WHAT IS EXPECTED:
Examine each line of the data. Copy those that contain the string "συμμετοχής".

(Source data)
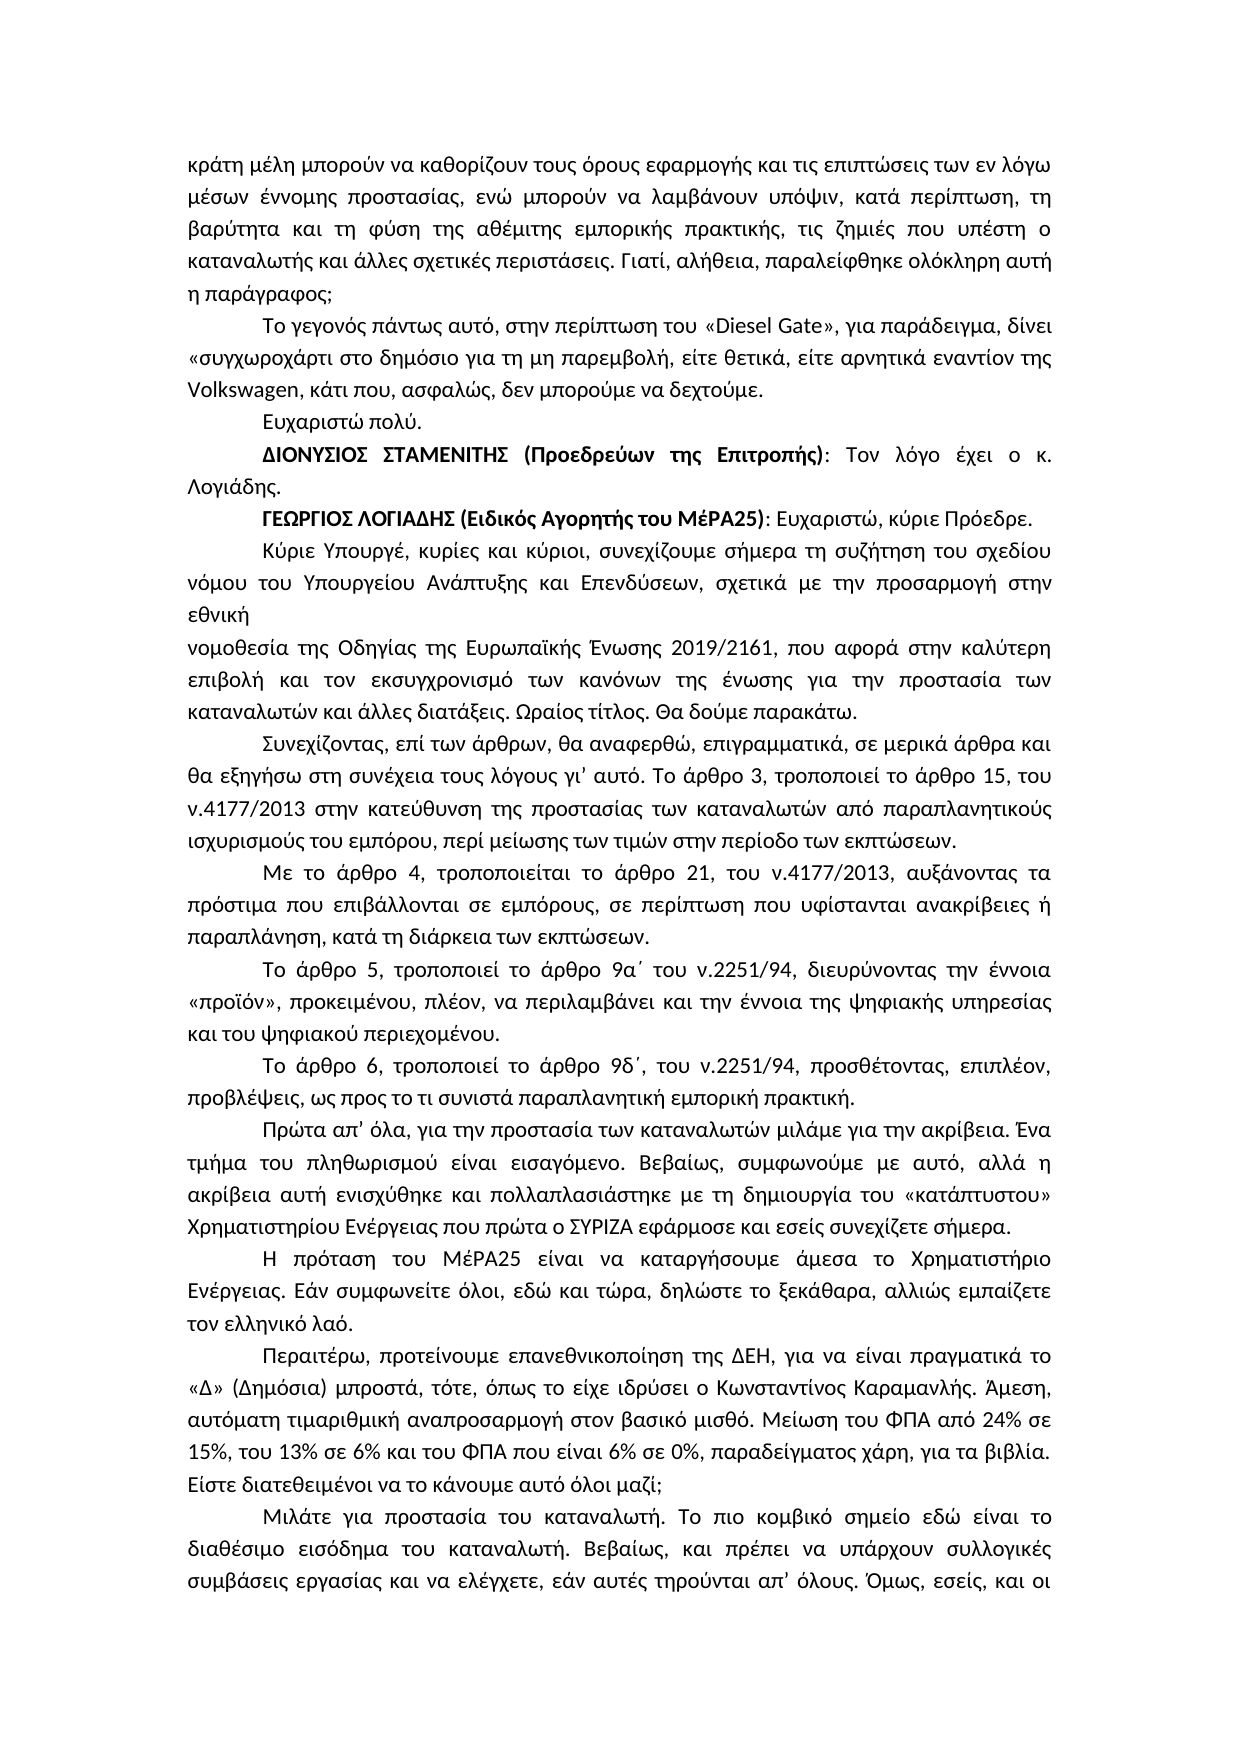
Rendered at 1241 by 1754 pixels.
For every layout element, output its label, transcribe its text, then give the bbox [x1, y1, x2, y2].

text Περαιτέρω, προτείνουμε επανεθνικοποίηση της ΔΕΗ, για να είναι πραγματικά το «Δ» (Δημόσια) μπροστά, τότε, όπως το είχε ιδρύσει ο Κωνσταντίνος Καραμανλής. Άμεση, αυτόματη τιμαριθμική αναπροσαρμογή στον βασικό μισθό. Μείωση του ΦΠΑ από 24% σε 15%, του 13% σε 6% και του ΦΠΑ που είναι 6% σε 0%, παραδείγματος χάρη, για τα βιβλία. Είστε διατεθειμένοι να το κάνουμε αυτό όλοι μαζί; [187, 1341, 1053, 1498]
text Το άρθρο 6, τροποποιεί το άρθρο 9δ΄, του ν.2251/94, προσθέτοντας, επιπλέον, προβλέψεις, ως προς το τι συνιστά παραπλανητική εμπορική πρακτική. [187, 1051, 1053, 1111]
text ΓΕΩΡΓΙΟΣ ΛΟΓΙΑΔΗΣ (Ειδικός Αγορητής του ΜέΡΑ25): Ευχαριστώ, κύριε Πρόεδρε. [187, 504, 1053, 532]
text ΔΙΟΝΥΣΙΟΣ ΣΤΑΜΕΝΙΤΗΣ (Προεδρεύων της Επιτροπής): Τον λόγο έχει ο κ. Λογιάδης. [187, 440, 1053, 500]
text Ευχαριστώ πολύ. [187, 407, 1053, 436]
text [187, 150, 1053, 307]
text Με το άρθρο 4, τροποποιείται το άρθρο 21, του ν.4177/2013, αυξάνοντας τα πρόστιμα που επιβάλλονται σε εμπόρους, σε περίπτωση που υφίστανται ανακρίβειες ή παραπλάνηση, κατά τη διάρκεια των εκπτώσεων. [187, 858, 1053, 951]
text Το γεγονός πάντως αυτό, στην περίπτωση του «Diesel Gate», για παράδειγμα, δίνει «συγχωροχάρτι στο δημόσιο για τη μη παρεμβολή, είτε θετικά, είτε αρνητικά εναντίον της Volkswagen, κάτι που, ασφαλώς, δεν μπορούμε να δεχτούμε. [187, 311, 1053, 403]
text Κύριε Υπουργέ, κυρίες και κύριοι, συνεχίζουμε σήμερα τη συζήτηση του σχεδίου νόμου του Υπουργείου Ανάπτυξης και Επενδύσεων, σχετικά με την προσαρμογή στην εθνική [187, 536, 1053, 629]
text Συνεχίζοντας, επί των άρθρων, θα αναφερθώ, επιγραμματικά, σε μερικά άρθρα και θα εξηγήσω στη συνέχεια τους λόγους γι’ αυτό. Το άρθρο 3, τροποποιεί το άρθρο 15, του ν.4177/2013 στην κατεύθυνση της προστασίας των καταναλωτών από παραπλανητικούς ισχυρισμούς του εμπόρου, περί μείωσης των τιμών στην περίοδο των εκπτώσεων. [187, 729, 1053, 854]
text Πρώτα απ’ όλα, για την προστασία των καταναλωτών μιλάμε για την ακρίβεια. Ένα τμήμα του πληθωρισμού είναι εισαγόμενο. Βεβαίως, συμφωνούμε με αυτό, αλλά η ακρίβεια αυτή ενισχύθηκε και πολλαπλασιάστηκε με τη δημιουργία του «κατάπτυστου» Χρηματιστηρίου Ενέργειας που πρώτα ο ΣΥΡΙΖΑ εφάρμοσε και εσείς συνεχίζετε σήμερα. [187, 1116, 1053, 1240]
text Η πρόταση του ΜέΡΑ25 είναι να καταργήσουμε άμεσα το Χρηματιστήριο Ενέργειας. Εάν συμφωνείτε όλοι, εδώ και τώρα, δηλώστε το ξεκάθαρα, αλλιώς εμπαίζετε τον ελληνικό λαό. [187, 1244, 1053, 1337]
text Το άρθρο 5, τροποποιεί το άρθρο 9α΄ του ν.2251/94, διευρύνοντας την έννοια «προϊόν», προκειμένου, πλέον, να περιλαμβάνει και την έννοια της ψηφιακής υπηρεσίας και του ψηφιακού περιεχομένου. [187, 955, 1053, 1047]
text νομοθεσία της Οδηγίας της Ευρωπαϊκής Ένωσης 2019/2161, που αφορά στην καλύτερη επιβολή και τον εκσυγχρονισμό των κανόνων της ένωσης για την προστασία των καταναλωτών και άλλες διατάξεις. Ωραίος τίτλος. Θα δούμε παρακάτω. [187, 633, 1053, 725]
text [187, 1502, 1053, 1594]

* * *

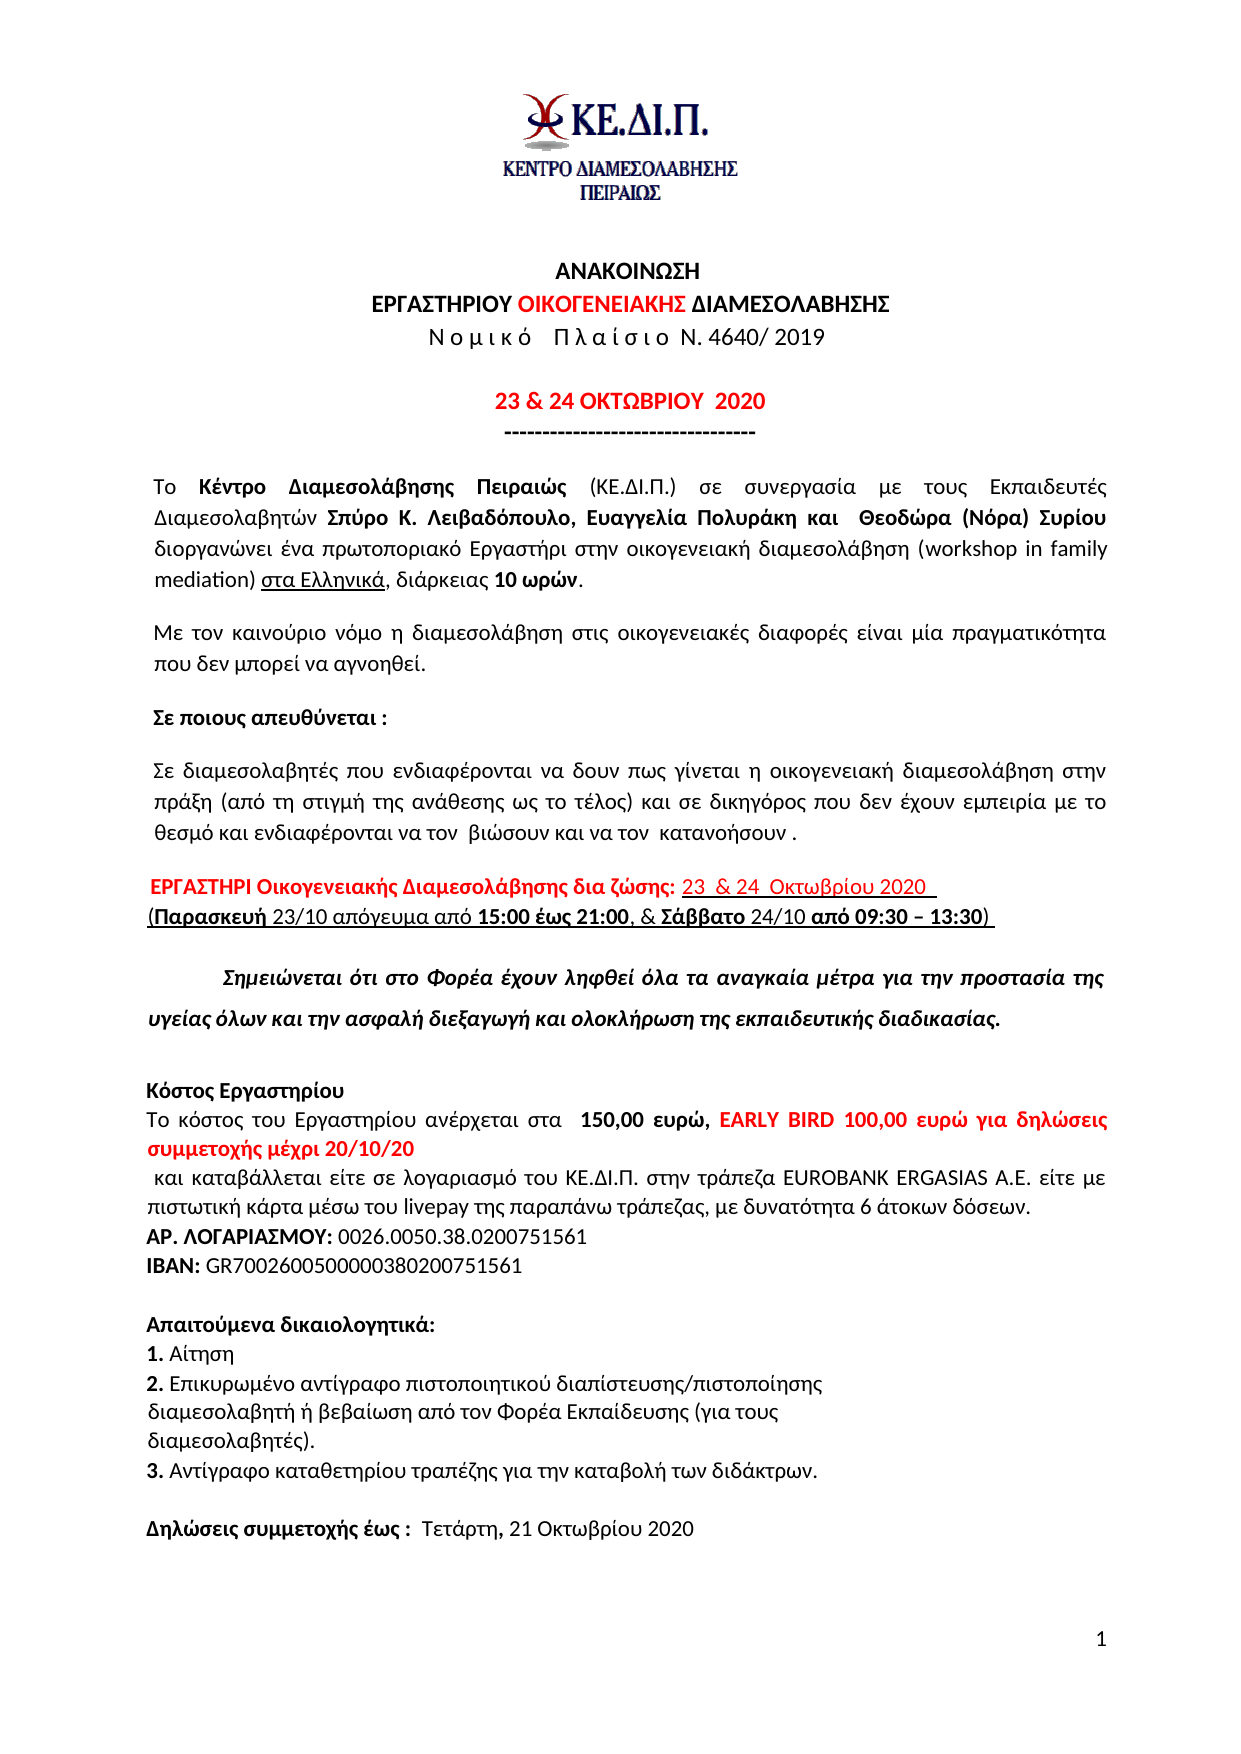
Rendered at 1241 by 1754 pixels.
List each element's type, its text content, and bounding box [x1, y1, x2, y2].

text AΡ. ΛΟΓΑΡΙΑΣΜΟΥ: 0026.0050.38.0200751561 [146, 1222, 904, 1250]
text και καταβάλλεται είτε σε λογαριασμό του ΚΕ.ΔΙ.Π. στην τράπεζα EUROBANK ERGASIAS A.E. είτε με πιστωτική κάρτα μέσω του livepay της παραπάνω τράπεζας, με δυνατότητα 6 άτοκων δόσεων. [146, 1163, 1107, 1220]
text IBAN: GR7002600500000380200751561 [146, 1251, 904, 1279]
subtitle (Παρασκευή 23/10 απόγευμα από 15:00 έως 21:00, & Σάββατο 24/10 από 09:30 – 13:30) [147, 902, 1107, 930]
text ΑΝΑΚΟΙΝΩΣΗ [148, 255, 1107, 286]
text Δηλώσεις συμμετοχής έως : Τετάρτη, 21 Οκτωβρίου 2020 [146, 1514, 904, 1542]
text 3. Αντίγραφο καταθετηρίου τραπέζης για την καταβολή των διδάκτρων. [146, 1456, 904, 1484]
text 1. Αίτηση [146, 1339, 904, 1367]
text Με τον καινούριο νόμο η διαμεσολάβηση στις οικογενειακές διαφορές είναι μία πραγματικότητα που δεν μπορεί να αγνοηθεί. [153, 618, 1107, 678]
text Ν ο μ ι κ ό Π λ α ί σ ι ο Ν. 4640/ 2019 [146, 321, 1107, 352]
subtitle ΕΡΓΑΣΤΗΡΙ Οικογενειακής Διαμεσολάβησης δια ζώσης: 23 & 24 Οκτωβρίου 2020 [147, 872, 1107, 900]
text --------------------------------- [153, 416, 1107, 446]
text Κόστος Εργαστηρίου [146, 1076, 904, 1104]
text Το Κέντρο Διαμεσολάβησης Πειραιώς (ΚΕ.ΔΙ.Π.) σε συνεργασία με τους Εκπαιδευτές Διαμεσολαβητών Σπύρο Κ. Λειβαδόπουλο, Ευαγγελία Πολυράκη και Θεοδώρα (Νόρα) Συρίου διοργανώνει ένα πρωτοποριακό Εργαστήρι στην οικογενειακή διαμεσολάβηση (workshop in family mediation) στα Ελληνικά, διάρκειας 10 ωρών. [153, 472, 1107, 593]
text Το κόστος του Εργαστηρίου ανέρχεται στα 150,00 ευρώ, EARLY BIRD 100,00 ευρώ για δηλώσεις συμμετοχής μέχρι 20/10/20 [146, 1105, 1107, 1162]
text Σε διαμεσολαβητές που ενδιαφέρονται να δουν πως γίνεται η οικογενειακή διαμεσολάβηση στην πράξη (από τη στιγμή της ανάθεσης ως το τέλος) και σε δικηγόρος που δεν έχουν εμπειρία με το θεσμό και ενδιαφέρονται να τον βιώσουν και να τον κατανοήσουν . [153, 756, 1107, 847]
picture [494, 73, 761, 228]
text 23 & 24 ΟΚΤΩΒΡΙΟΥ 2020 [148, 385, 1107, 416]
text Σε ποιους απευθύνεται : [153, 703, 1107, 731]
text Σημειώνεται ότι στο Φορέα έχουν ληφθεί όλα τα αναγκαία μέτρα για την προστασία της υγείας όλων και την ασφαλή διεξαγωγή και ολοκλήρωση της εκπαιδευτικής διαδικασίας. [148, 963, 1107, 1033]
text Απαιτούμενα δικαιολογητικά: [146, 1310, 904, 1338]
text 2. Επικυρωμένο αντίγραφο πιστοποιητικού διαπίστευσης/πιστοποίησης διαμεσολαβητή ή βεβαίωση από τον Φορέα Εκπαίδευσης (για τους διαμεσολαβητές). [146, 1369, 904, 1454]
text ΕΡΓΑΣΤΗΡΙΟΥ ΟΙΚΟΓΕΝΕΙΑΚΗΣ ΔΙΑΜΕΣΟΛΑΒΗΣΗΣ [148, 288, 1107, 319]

RESPONSE TO THIS TASK:
text Δηλώσεις συμμετοχής έως : Τετάρτη, 21 Οκτωβρίου 2020 [146, 1514, 904, 1542]
text Το κόστος του Εργαστηρίου ανέρχεται στα 150,00 ευρώ, EARLY BIRD 100,00 ευρώ για δηλώσεις συμμετοχής μέχρι 20/10/20 [146, 1105, 1107, 1162]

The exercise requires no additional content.